*Task to carry out*. In the court order below, quote the passage that begins with the words "In 2001, Barrie" and stops after "of supervised release.".

*Reading passage*.
= = =
ORDER
This is an appeal from a judgment and commitment order in a criminal prosecution. The parties have agreed to waive oral argument and, upon examination, this panel unanimously agrees that oral argument is not needed. Fed. R.App. P. 34(a).
In 2001, Barrie Leslie Konicov was named in a five-count indictment in connection with an elaborate scheme of tax fraud and failure to file tax returns. Konicov was subsequently tried to a jury and convicted of conspiracy to defraud the United States, in violation of 18 U.S.C. § 371, and willful failure to file an individ*608ual income tax return (three counts), in violation of 26 U.S.C. § 7203. The district court sentenced Konicov to a total of eighty-seven months in prison and a three-year period of supervised release.
= = =
*Data excerpts*.
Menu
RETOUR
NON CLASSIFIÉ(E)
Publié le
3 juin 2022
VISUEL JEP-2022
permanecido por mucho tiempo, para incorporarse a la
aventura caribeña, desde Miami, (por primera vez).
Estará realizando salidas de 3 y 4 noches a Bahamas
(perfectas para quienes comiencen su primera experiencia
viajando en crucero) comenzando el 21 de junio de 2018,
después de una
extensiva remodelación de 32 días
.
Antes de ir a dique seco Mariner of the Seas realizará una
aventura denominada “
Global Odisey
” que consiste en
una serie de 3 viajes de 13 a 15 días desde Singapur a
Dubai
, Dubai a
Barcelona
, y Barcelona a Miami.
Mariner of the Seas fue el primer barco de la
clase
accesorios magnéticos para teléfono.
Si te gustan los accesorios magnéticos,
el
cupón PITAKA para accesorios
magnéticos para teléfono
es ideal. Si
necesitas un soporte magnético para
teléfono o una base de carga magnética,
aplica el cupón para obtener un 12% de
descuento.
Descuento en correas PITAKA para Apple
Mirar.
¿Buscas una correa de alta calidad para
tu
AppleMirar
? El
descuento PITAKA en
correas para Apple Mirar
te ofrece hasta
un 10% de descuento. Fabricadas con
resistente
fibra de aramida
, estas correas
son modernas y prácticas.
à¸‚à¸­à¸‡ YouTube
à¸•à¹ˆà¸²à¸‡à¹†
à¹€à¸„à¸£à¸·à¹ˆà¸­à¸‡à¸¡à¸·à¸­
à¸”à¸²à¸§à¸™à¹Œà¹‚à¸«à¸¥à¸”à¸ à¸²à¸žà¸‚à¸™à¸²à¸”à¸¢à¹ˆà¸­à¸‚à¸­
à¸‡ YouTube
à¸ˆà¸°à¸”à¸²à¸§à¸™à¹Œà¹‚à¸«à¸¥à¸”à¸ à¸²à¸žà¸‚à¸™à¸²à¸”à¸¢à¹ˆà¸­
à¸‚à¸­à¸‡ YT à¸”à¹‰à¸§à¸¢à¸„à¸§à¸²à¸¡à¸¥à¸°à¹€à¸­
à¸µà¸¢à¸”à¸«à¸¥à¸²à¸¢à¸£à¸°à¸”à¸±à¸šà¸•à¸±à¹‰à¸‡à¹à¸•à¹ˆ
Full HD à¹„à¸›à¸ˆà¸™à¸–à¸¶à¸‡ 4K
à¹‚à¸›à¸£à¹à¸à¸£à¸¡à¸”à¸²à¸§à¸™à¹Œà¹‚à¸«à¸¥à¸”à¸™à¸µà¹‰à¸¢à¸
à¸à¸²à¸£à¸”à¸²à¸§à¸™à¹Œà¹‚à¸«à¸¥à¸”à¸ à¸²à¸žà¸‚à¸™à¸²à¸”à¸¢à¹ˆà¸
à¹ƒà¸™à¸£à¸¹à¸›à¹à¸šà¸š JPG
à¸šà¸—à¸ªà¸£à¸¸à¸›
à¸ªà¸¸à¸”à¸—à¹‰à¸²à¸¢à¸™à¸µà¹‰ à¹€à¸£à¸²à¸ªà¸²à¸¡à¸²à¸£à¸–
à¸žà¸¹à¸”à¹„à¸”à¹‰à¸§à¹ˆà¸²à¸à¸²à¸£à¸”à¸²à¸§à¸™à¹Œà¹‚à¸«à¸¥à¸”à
= = =
*Solved problem*.
In 2001, Barrie Leslie Konicov was named in a five-count indictment in connection with an elaborate scheme of tax fraud and failure to file tax returns. Konicov was subsequently tried to a jury and convicted of conspiracy to defraud the United States, in violation of 18 U.S.C. § 371, and willful failure to file an individ*608ual income tax return (three counts), in violation of 26 U.S.C. § 7203. The district court sentenced Konicov to a total of eighty-seven months in prison and a three-year period of supervised release.